The two parties emerged after Ireland's Civil War in the early 1920s. This division arose because, after a bloody War of Independence, one side wanted to accept the terms of a treaty with the British, while the other wanted to fight unto destruction for the sake of a full Republic. Almost a century later, we are still lumbering along with a politics not divided on the basis of ideas, but along the lines of outdated addictions to the bitterness of a sordid little civil war.
The severity of the economic crisis that Ireland is now experiencing means that there is a massive popular desire for a new type of politics. During the boom, we came to give up the old begrudgery and to admire, rather than knock down, the talented and the successful. For the first time, we were ready to vote for people with real talent. The one party that seemed to have its finger on the pulse was Fine Gael. It began to run candidates that are actually well educated, articulate, honest and suited to real politics. Apart from the odd exception, this was a truly novel development in Ireland.
Fine Gael's biggest catch was George Lee. He is a brilliant economist and journalist. He was familiar to all as the national television station's Economics Editor. He called the property bubble when the country was in thrall to glossy property supplements and ever increasing real estate values. He was a lone voice shouting that the Emperor had no clothes, and that we were going to face a massive economic correction and a property crash. Real estate values are now down 50% since 2007. George was right.

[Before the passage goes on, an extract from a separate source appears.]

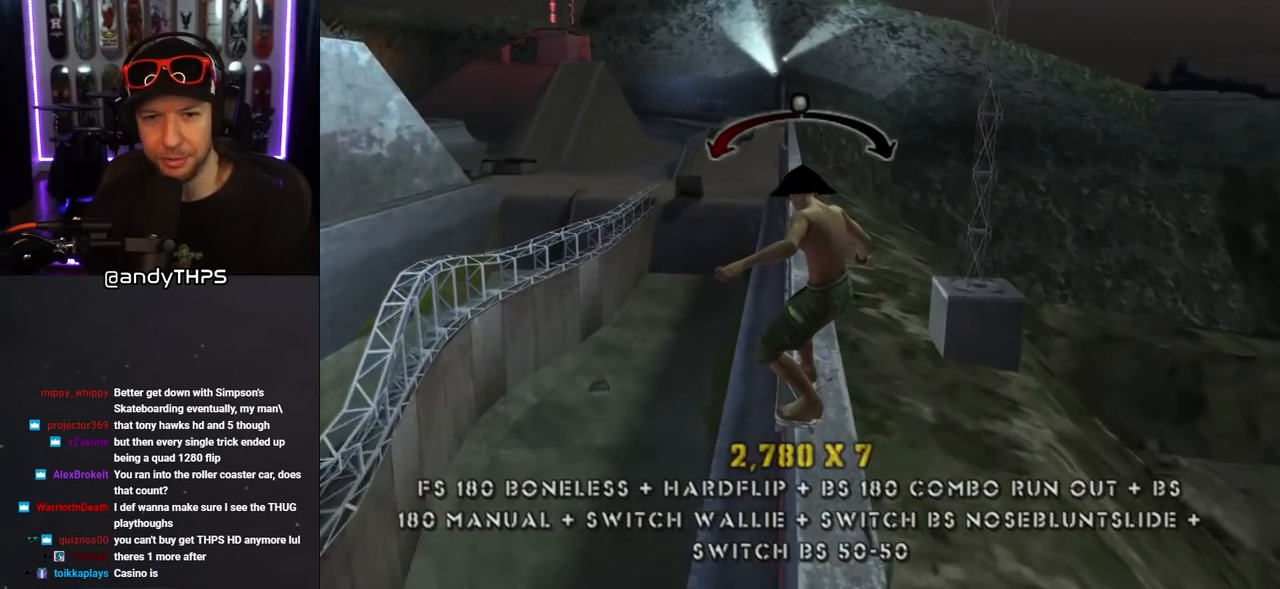
{"buttons": ["CROSS"], "left_stick": "center", "right_stick": "center", "events": [[67, "DPAD_UP", "up"], [200, "TRIANGLE", "up"], [233, "DPAD_LEFT", "down"], [317, "DPAD_LEFT", "up"]]}
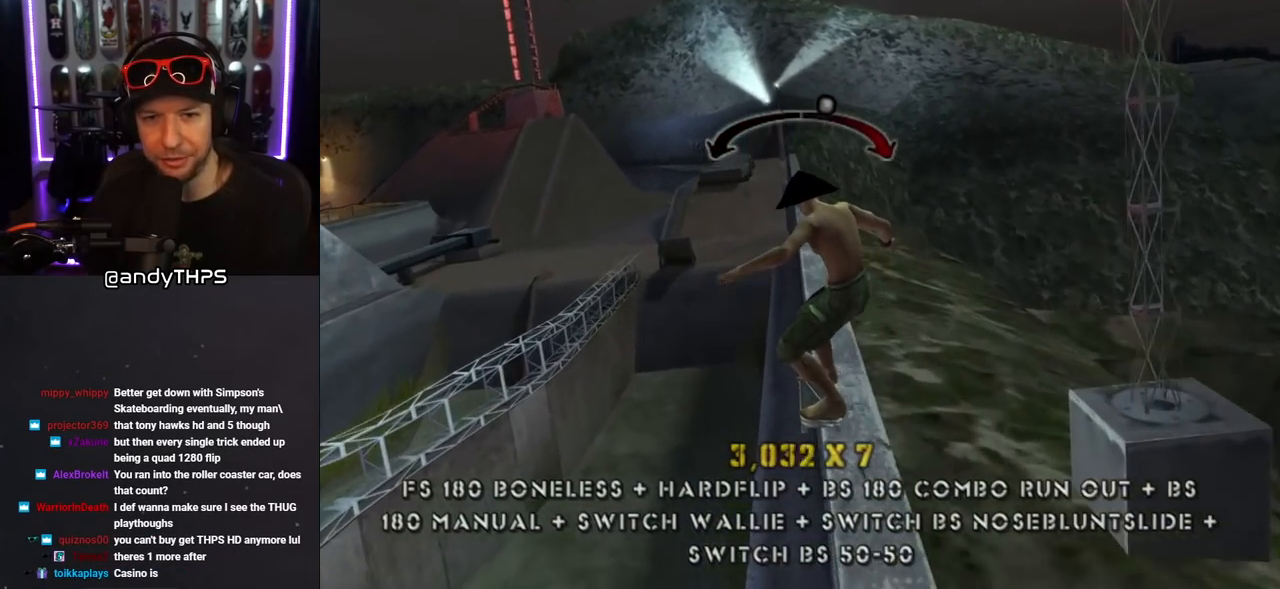
{"buttons": ["L1"], "left_stick": "center", "right_stick": "center", "events": [[83, "DPAD_UP", "down"], [83, "L1", "down"], [83, "SQUARE", "down"], [100, "CROSS", "up"], [183, "SQUARE", "up"], [250, "DPAD_UP", "up"], [250, "SQUARE", "down"], [333, "DPAD_UP", "down"], [350, "SQUARE", "up"], [433, "DPAD_UP", "up"]]}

So, Fine Gael took him on board 9 months ago when he was elected in a Dublin by-election. This week he stunned the country by quitting the party and politics. Why? Because the Gombeen Men of Irish politics sidelined this brilliant outsider and let him have no say in policy, even though he was best-qualified person they had on their team. You see, nothing threatens the Gombeen Men quite as much as an articulate, intelligent person. For if too many of them arrive on the scene they'll show up the Gombeen Men's incompetence: the reign of the Gombeens would end forever. For now, they clutch on to power by insidious means, determined to stay there, even if it brings the nation in to the abyss.
We urgently need a new political party in Ireland. Once that steps outside the Civil War politics of the Gombeens, and one that does not represent the Labour party's reflexive leftism. One that recruits the best and most competent people to run as candidates. One that will raise guillotines in every public square in Ireland and lead the Gombeen Men to them.
After a century of political tribalism, the electorate is now, at last, willing to vote in the best men and women for the job. We are crying out for a fresh start. The future of our country is at stake. A new party, free of all associations with the past, is the only way.
George Lee, a nation turns its lonely eyes to you.